Dear Rabid, Irrational P1s: Looks Like You've Got Company
In its 15-year history, I'll betcha a nickel no one this side of The Pigskin Poet has written more positive words about The Ticket than me. And, still today, when the station has boffo ratings or cool events, I won't shy away from tooting its triumphant horn.
So when Ticket groupies try to pigeon hole me as Public Enemy No. 1, I find it amusing.
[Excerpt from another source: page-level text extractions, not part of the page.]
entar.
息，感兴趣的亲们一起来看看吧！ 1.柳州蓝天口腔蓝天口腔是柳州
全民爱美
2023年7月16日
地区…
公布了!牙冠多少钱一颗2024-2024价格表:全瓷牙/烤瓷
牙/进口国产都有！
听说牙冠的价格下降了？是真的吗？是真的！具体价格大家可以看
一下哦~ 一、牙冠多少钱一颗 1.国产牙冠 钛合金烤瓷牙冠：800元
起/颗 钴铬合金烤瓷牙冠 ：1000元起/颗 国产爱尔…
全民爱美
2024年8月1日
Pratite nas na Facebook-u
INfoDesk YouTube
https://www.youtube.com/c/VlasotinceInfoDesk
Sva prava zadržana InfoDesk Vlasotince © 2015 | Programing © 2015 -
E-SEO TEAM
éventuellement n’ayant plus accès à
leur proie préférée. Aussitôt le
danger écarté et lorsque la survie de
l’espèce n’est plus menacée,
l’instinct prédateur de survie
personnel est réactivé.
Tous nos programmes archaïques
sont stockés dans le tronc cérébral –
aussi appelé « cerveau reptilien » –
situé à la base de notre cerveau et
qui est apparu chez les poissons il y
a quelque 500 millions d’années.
Even entertaining.
It's the NASCAR fans that have the legit beef with me. (I admit, I only notice the sport when I get to trek into Texas Motor Speedway's infield or when there's a colossal wreck like last weekend.) And looks like a loose lug nut named Jeff Meyer is championing their cause.
In a post at his redneck racin' site frontstretch.com, Meyer takes umbrage with my recent Dallas Observer column
claiming revealing that NASCAR drivers aren't athletes any more than sitting is athletic. (Read Meyer's entire missive and you'll learn that he's merely resuming a creepy stalking of me that started back in 2004. Yikes.)
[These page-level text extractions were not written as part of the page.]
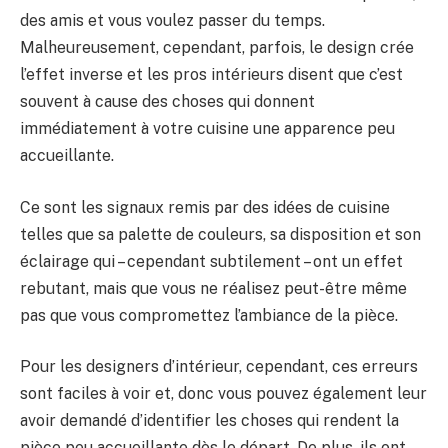
des amis et vous voulez passer du temps.
Malheureusement, cependant, parfois, le design crée
l’effet inverse et les pros intérieurs disent que c’est
souvent à cause des choses qui donnent
immédiatement à votre cuisine une apparence peu
accueillante.
Ce sont les signaux remis par des idées de cuisine
telles que sa palette de couleurs, sa disposition et son
éclairage qui – cependant subtilement – ont un effet
rebutant, mais que vous ne réalisez peut-être même
pas que vous compromettez l’ambiance de la pièce.
Pour les designers d’intérieur, cependant, ces erreurs
sont faciles à voir et, donc vous pouvez également leur
avoir demandé d’identifier les choses qui rendent la
pièce peu accueillante dès le départ. De plus, ils ont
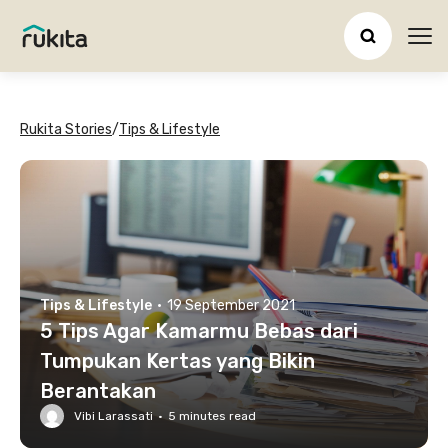
Ope
Rukita Stories
/
Tips & Lifestyle
Tips & Lifestyle
·
19 September 2021
5 Tips Agar Kamarmu Bebas dari
Tumpukan Kertas yang Bikin
Berantakan
Vibi Larassati
·
5
minutes read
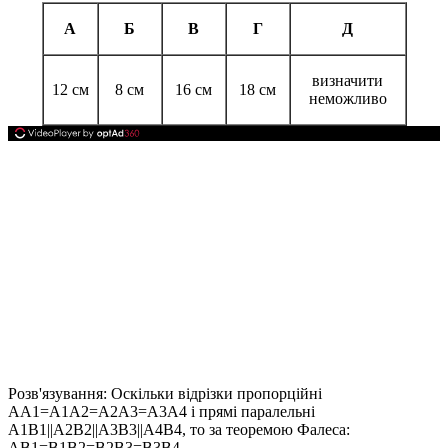
А
Б
В
Г
Д
визначити
12 см
8 см
16 см
18 см
неможливо
Розв'язування:
Оскільки відрізки пропорційні
AA1=A1A2=A2A3=A3A4
і прямі паралельні
A1B1||A2B2||A3B3||A4B4
, то за теоремою Фалеса:
AB1=B1B2=B2B3=B3B4
.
"obscure journalist." Um, obviously not.
"the only wit he does possess is in his name." Heard it.
"still obsessed with the bounty of naked women at NASCAR." Double guilty.
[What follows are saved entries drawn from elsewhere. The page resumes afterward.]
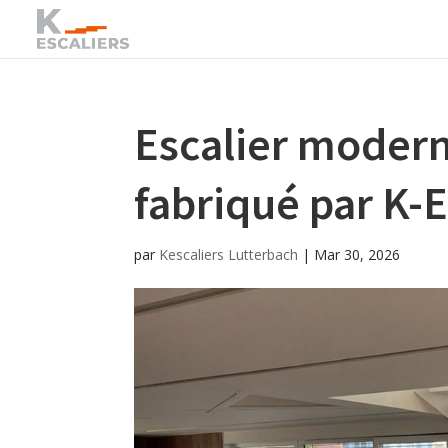
Escalier modern
fabriqué par K
par
Kescaliers Lutterbach
|
Mar 30, 2026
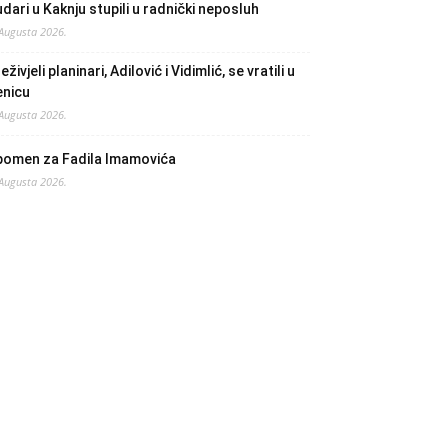
dari u Kaknju stupili u radnički neposluh
 Augusta 2026.
eživjeli planinari, Adilović i Vidimlić, se vratili u
enicu
 Augusta 2026.
pomen za Fadila Imamovića
 Augusta 2026.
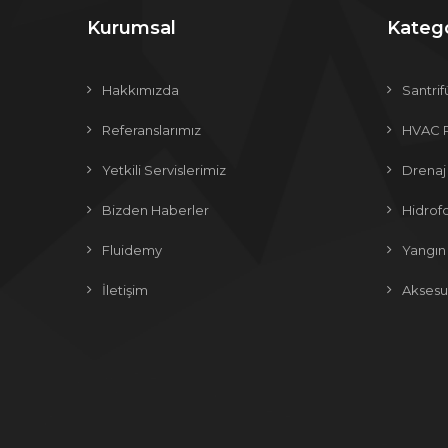
Kurumsal
Katego
Hakkımızda
Santrif
Referanslarımız
HVAC 
Yetkili Servislerimiz
Drenaj
Bizden Haberler
Hidrofo
Fluidemy
Yangın
İletişim
Aksesu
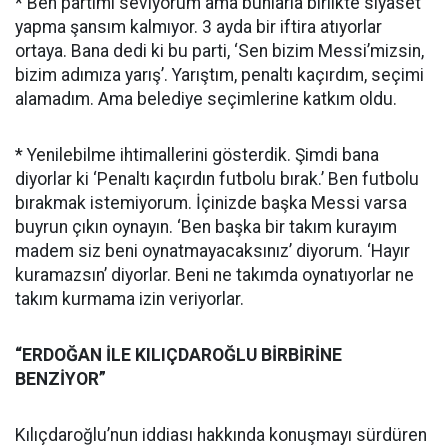
* Ben partimi seviyorum ama bunlarla birlikte siyaset
yapma şansım kalmıyor. 3 ayda bir iftira atıyorlar
ortaya. Bana dedi ki bu parti, ‘Sen bizim Messi’mizsin,
bizim adımıza yarış’. Yarıştım, penaltı kaçırdım, seçimi
alamadım. Ama belediye seçimlerine katkım oldu.
* Yenilebilme ihtimallerini gösterdik. Şimdi bana
diyorlar ki ‘Penaltı kaçırdın futbolu bırak.’ Ben futbolu
bırakmak istemiyorum. İçinizde başka Messi varsa
buyrun çıkın oynayın. ‘Ben başka bir takım kurayım
madem siz beni oynatmayacaksınız’ diyorum. ‘Hayır
kuramazsın’ diyorlar. Beni ne takımda oynatıyorlar ne
takım kurmama izin veriyorlar.
“ERDOĞAN İLE KILIÇDAROĞLU BİRBİRİNE
BENZİYOR”
Kılıçdaroğlu’nun iddiası hakkında konuşmayı sürdüren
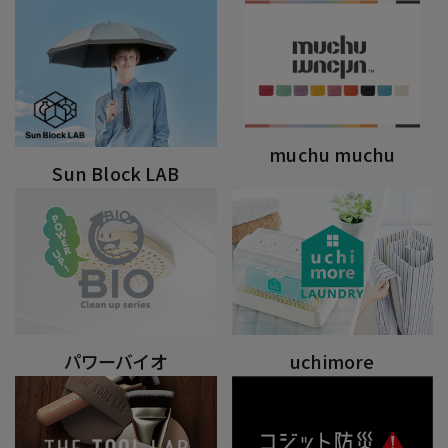
muchu muchu
Sun Block LAB
パワーバイオ
uchimore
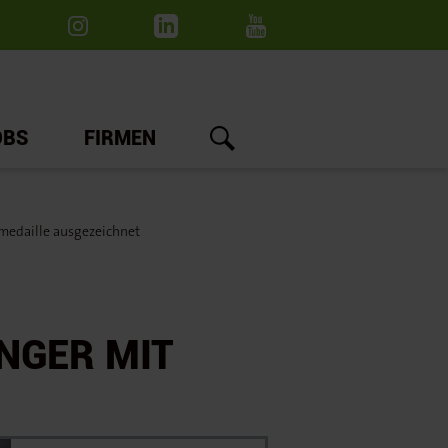
OBS
FIRMEN
medaille ausgezeichnet
NGER MIT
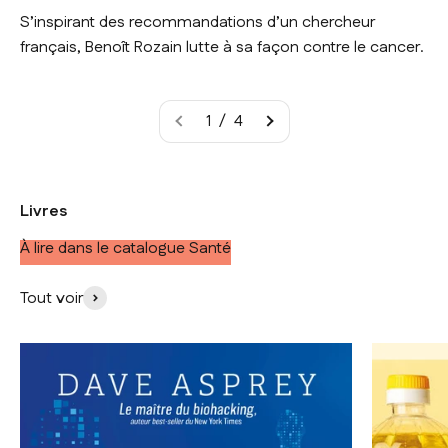
S’inspirant des recommandations d’un chercheur
français, Benoît Rozain lutte à sa façon contre le cancer.
1 / 4
Livres
À lire dans le catalogue Santé
Tout voir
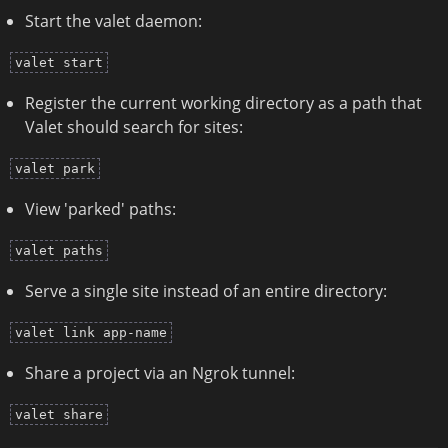
Start the valet daemon:
valet start
Register the current working directory as a path that
Valet should search for sites:
valet park
View 'parked' paths:
valet paths
Serve a single site instead of an entire directory:
valet link app-name
Share a project via an Ngrok tunnel:
valet share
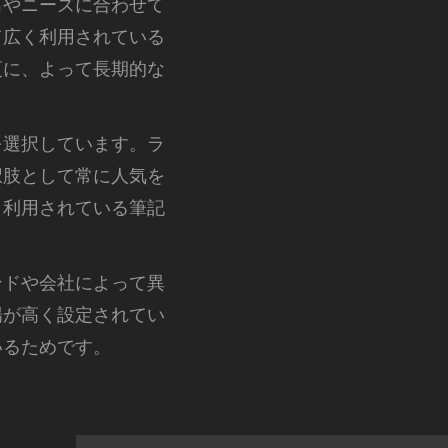
出やニーズに合わせて
て広く利用されている
更に、よって長期的な
を選択しています。ラ
択肢として常に人気を
く利用されている筆記
。
ンドや会社によって異
場が高く設定されてい
いるためです。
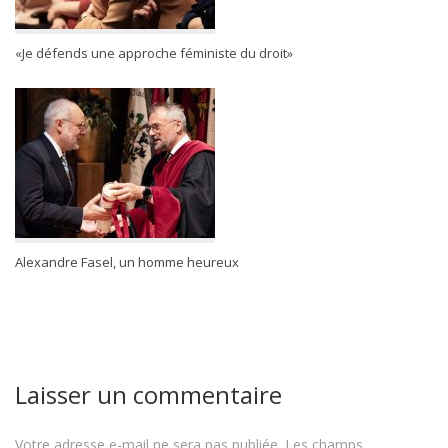
«Je défends une approche féministe du droit»
Alexandre Fasel, un homme heureux
Laisser un commentaire
Votre adresse e-mail ne sera pas publiée.
Les champs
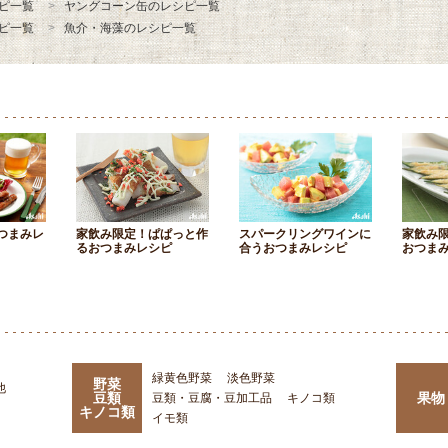
ピ一覧
ヤングコーン缶のレシピ一覧
ピ一覧
魚介・海藻のレシピ一覧
つまみレ
家飲み限定！ぱぱっと作
スパークリングワインに
家飲み
るおつまみレシピ
合うおつまみレシピ
おつま
緑黄色野菜
淡色野菜
野菜
他
豆類
果物
豆類・豆腐・豆加工品
キノコ類
キノコ類
イモ類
"ignorant ass." Maybe, but you're missing the point.
As Pulp Fiction's Jules Winnfield so eloquently said, "Well, allow me to retort" ...
Was gonna go with George Costanza's "jerk store" as my zinger, but unfortunately there's no need for shit-slinging. No name-calling. No pointing out that NASCAR is the world's only sport where the spectators are infinitely more interesting than the participants.
Nope. I'll just fire back with this simple one-and-done:
Mr. Meyer, when you wake up each morning, take a good look in the mirror and realize that your life's work is watching other people drive cars.